[DIRECTIONS]: Retype every line of the records below word for word, in the same order.

[DATA]:
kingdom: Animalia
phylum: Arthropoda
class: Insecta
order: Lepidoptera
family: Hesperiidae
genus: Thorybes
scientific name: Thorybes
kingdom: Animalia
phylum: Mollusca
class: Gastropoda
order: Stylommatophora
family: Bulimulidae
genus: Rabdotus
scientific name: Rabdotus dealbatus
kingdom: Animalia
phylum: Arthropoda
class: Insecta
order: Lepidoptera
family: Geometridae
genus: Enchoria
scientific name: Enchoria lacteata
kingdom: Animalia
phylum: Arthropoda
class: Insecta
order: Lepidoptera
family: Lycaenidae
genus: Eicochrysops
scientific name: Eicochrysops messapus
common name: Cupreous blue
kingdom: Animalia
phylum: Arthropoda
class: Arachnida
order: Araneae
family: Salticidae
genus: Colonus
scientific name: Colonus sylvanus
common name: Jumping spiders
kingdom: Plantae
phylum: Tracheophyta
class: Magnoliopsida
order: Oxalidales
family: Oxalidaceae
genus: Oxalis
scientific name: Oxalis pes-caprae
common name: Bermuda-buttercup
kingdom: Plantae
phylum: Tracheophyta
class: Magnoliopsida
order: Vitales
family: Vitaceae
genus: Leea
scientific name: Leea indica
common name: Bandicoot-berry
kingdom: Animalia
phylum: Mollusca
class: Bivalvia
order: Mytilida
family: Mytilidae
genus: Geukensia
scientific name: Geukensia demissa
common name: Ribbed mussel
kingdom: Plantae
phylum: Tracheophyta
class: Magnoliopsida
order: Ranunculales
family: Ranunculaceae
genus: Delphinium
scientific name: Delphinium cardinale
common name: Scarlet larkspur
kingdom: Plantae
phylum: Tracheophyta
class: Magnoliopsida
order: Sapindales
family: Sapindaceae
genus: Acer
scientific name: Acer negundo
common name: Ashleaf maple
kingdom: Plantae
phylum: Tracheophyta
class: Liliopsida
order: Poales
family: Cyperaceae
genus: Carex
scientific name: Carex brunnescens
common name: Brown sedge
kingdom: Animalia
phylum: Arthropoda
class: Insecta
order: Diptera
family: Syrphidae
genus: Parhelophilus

[WRITTEN RESPONSE]:
kingdom: Animalia
phylum: Arthropoda
class: Insecta
order: Lepidoptera
family: Hesperiidae
genus: Thorybes
scientific name: Thorybes
kingdom: Animalia
phylum: Mollusca
class: Gastropoda
order: Stylommatophora
family: Bulimulidae
genus: Rabdotus
scientific name: Rabdotus dealbatus
kingdom: Animalia
phylum: Arthropoda
class: Insecta
order: Lepidoptera
family: Geometridae
genus: Enchoria
scientific name: Enchoria lacteata
kingdom: Animalia
phylum: Arthropoda
class: Insecta
order: Lepidoptera
family: Lycaenidae
genus: Eicochrysops
scientific name: Eicochrysops messapus
common name: Cupreous blue
kingdom: Animalia
phylum: Arthropoda
class: Arachnida
order: Araneae
family: Salticidae
genus: Colonus
scientific name: Colonus sylvanus
common name: Jumping spiders
kingdom: Plantae
phylum: Tracheophyta
class: Magnoliopsida
order: Oxalidales
family: Oxalidaceae
genus: Oxalis
scientific name: Oxalis pes-caprae
common name: Bermuda-buttercup
kingdom: Plantae
phylum: Tracheophyta
class: Magnoliopsida
order: Vitales
family: Vitaceae
genus: Leea
scientific name: Leea indica
common name: Bandicoot-berry
kingdom: Animalia
phylum: Mollusca
class: Bivalvia
order: Mytilida
family: Mytilidae
genus: Geukensia
scientific name: Geukensia demissa
common name: Ribbed mussel
kingdom: Plantae
phylum: Tracheophyta
class: Magnoliopsida
order: Ranunculales
family: Ranunculaceae
genus: Delphinium
scientific name: Delphinium cardinale
common name: Scarlet larkspur
kingdom: Plantae
phylum: Tracheophyta
class: Magnoliopsida
order: Sapindales
family: Sapindaceae
genus: Acer
scientific name: Acer negundo
common name: Ashleaf maple
kingdom: Plantae
phylum: Tracheophyta
class: Liliopsida
order: Poales
family: Cyperaceae
genus: Carex
scientific name: Carex brunnescens
common name: Brown sedge
kingdom: Animalia
phylum: Arthropoda
class: Insecta
order: Diptera
family: Syrphidae
genus: Parhelophilus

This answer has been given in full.